Por el tiempo a que nos referimos, es decir, hacia el mes de mayo de 1650, la aldea en cuestión, se extendía por ambos lados del camino, que como una grande arteria la alimentaba con un lujo, deslumbrador de vegetación y de vida; el forastero que entonces la atravesara, se detendría con gusto a observar los aldeanos ocupados en uncir y desuncir los caballos de sus carretas, los bateleros arrojando a la ribera de sus redes, en las que se agitaban bulliciosos los peces blancos y rosados del Dordoña, y los herreros que golpeando rudamente sobre el yunque hacían brotar, bajo el peso de su mano, multitud de centellas divergentes, que a cada golpe de sus martillos iluminaban la atezada concavidad de sus fraguas.
Sin embargo, lo que más le habría encantado sobre todo, si el camino le hubiese dado ese apetito proverbial entre los postillones, hubiera sido una casa larga, que estaba situada a unos quinientos pasos de la aldea, y que sólo se componía de dos pisos, bajo y principal; la cual exhalaba por su chimenea ciertos vapores, y por sus ventanas ciertos aromas, con los que, mucho mejor que con la figura del becerro dorado pintada sobre una plancha de hierro y suspendido de una varilla del mismo metal clavada en la tablazón del primer piso, se indicaba el encuentro de una de esas casas hospitalarias, cuyos moradores, mediante cierta retribución, toman a su cargo el reparar las fuerzas de los viajeros.
Sin duda se me preguntará cuál era la causa de que el parador del «Becerro de Oro» estuviese situado a quinientos pasos de la aldea, siendo así que podía haber estado alineado entre las lindas casas agrupadas a uno y otro lado del camino.
A lo cual podré contestar desde luego, que por muy escondido que estuviese en aquel rincón de tierra el huésped era, en punto a cocina, un artista de primer orden. Dándose a conocer, bien en medio, o ya a la extremidad de una de las dos largas aceras que formaban la aldea, pues corría peligro de ser confundido con cualquiera de aquellos bodegoneros, que se veía precisado a admitir como cofrades suyos, pero que no podía decidirse a mirarlos como iguales; por el contrario aislándose, llamaba sobre sí las miradas de los inteligentes en la materia, los que si una vez habían probado los manjares de su cocina, se decían unos a otros: cuando vayáis de Liburnia a San Andrés de Cubzac, o de San Andrés de Cubzac a Liburnia, no dejéis de deteneros a desayunar, comer o cenar en el parador del «Becerro de Oro», que está a quinientos pasos de la pequeña aldea de Matifou.

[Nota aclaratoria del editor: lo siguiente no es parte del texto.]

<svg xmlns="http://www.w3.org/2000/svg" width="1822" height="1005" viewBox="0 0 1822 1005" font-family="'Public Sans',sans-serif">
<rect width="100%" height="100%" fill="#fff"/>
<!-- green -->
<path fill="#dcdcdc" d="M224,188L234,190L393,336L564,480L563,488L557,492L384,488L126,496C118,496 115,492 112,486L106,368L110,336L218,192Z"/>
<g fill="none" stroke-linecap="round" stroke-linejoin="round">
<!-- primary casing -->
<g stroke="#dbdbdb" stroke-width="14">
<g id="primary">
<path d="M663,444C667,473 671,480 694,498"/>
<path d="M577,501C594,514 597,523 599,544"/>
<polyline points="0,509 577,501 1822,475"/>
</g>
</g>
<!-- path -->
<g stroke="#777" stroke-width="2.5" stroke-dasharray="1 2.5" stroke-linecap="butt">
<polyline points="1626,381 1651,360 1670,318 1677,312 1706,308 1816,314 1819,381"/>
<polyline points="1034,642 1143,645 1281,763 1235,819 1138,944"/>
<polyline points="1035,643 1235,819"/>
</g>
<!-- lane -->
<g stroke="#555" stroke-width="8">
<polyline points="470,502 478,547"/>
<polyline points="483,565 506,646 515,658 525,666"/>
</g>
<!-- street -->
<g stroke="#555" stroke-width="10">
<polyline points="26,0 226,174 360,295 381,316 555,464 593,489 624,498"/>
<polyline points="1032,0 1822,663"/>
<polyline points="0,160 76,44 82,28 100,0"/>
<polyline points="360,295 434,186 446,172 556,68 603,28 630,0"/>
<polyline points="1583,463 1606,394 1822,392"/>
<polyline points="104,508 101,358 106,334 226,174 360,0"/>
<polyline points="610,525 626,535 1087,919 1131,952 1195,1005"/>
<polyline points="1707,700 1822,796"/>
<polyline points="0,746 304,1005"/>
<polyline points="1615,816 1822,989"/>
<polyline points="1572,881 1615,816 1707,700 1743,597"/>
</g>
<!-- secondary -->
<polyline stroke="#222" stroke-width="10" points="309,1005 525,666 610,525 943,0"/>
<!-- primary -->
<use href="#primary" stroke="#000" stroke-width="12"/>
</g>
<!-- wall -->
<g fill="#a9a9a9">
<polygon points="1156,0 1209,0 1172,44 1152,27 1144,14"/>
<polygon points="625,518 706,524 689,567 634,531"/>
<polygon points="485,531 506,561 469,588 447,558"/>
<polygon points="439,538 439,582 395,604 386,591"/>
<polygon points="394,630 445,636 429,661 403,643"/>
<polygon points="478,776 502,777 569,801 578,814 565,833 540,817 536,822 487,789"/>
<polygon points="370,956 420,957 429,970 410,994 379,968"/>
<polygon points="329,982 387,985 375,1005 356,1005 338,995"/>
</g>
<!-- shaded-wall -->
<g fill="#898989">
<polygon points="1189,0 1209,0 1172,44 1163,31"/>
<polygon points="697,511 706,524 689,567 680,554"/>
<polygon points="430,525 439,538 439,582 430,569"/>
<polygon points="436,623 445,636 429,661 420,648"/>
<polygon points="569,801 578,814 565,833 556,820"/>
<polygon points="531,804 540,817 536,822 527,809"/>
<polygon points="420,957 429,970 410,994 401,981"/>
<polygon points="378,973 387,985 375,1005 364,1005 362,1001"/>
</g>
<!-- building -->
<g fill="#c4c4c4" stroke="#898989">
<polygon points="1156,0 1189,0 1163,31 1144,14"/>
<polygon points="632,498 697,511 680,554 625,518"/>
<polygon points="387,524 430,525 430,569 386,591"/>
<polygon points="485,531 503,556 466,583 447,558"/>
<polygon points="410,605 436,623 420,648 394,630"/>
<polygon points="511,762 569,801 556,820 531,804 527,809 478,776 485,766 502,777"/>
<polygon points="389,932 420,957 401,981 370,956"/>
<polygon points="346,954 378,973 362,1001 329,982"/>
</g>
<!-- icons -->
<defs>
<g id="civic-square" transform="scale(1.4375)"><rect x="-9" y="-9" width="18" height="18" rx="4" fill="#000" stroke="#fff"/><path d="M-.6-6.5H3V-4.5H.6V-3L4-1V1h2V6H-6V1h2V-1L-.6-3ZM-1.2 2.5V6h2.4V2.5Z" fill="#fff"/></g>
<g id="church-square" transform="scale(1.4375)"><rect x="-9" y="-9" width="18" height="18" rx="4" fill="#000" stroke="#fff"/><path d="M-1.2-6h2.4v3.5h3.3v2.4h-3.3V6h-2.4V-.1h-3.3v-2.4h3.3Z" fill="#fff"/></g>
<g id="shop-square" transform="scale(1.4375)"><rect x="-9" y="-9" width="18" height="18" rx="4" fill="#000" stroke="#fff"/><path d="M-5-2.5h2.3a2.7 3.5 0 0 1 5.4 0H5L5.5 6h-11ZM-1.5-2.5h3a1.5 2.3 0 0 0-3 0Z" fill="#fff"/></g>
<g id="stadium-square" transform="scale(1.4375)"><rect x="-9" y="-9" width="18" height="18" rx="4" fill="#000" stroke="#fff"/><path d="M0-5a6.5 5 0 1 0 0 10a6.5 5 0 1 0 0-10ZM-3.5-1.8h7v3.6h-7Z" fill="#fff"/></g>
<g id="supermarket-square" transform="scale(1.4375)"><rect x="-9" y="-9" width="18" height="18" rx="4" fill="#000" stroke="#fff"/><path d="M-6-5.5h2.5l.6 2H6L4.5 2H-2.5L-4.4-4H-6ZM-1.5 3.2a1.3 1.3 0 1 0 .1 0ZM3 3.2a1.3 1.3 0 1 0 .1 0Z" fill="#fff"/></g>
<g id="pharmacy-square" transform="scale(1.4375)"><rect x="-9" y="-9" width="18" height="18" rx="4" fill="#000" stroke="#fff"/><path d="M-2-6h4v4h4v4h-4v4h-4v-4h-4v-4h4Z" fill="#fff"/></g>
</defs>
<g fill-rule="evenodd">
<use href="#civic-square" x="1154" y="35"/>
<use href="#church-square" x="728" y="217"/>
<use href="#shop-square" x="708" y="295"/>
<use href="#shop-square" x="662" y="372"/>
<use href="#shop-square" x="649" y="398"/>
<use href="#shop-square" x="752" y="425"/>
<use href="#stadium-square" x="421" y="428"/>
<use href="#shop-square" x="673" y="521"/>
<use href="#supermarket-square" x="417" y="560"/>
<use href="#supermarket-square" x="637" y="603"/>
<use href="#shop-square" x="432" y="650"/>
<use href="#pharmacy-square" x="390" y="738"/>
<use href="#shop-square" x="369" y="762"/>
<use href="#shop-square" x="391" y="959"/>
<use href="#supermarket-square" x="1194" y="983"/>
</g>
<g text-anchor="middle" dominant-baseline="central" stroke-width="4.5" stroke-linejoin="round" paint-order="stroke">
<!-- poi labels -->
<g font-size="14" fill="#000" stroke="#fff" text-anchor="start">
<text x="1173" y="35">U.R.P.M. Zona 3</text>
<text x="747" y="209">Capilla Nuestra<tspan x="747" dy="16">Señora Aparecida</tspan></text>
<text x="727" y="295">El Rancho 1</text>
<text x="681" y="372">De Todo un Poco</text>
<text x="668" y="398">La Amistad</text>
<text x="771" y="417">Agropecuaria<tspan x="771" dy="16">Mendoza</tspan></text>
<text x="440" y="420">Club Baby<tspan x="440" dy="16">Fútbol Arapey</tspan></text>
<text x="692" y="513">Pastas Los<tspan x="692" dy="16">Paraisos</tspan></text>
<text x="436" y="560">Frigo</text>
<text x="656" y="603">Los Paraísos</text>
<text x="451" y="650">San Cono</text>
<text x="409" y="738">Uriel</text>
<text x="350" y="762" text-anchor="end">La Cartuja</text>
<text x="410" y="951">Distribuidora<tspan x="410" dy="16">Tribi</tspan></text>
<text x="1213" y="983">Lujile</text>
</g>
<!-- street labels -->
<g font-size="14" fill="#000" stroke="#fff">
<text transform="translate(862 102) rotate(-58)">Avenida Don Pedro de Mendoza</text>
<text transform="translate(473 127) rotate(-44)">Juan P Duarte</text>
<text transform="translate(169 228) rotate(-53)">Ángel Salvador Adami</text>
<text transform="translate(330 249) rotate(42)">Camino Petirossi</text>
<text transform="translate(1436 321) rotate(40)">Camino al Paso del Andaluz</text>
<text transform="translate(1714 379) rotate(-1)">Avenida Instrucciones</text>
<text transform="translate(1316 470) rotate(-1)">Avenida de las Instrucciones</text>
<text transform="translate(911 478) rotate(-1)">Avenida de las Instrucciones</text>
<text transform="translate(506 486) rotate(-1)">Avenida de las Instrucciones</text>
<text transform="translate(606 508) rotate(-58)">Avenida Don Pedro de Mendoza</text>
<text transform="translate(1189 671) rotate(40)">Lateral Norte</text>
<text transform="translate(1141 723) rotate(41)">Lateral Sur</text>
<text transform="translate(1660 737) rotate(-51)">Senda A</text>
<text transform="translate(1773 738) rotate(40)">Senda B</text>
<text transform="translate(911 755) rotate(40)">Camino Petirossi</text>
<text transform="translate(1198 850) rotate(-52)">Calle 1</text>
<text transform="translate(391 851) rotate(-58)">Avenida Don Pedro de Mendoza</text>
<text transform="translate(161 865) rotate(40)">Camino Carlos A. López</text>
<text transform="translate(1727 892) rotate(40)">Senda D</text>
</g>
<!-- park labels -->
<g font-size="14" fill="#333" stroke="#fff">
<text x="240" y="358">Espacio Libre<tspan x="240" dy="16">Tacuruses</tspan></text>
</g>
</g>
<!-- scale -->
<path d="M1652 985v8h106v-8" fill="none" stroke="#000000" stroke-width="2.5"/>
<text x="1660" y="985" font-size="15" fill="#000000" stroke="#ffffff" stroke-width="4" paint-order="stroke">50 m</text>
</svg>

Ya se ve, los inteligentes que paraban, salían contentos y enviaban a otros nuevos; de suerte que el hábil posadero hacía poco a poco su fortuna, sin que por esto, cosa rara, dejase su casa de permanecer a la misma altura gastronómica; lo que prueba, como ya lo hemos dicho, que Maese Biscarrós era un verdadero artista.
En una de esas hermosas tardes del mes de mayo, en que la naturaleza ya reanimada en el mediodía, empieza a reanimarse en el Norte, se desprendían de las chimeneas y ventanas del parador del «Becerro de Oro», un humo más denso, y olores mucho más suaves que los de costumbre, al mismo tiempo que en el umbral de la casa, estaba Maese Biscarrós en persona, vestido de blanco, según la usanza de los sacrificadores de todos los tiempos y países, desplumando con sus augustas manos algunas codornices y perdices, destinadas a uno de aquellos exquisitos banquetes que él sabía tan perfectamente disponer, y que según su costumbre —consecuencia constante del amor que a su oficio tenía—, dirigía hasta en sus más pequeños pormenores.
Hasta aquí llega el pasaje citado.